═════ Data excerpts ═════

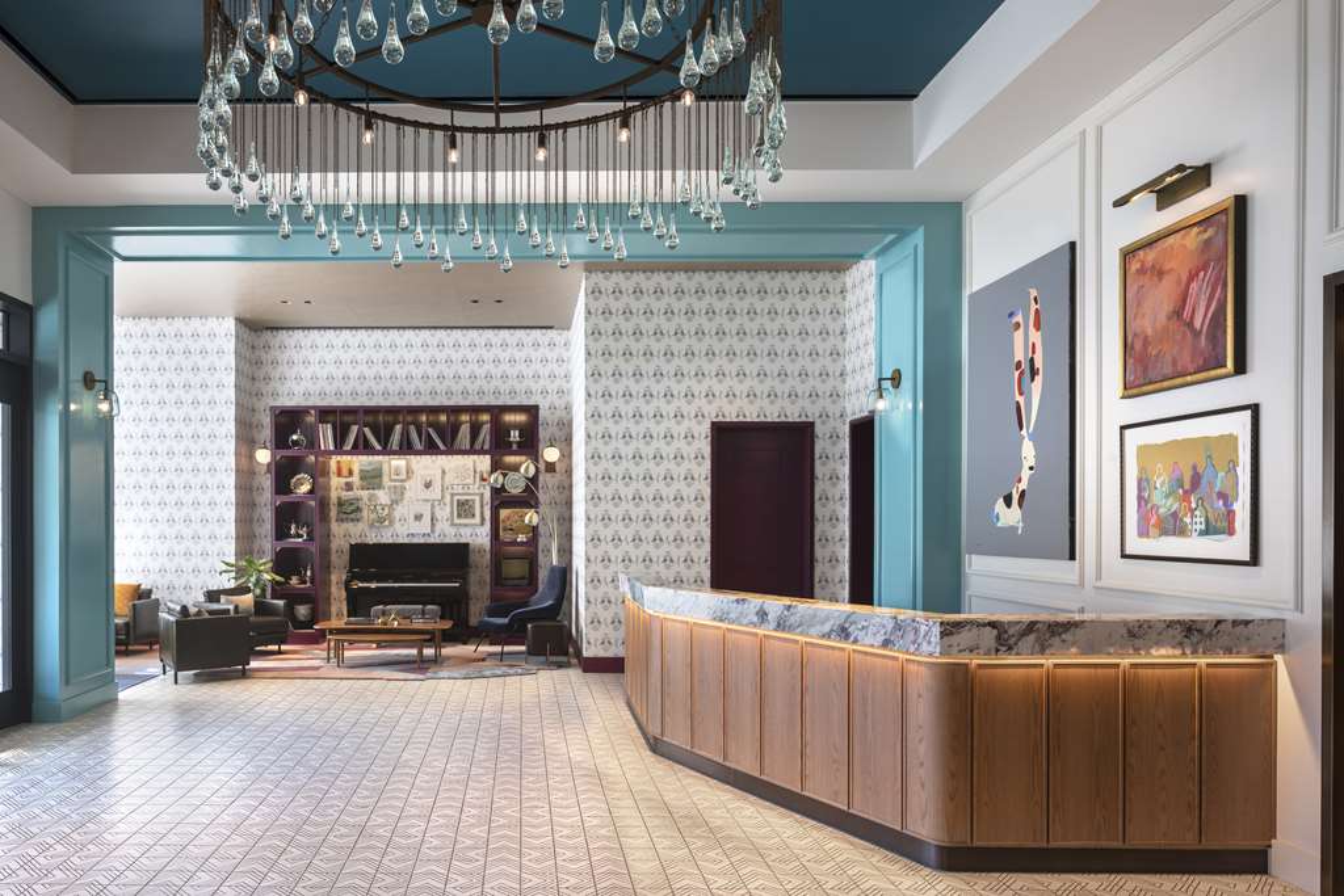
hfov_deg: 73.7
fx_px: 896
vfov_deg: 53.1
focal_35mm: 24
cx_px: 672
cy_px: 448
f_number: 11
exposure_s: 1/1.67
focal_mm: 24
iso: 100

═════

#### What is being asked:
Starting at the line that contains "vfov_deg: 53.1", return every line through the last one above, exactly as written.

#### Task output:
vfov_deg: 53.1
focal_35mm: 24
cx_px: 672
cy_px: 448
f_number: 11
exposure_s: 1/1.67
focal_mm: 24
iso: 100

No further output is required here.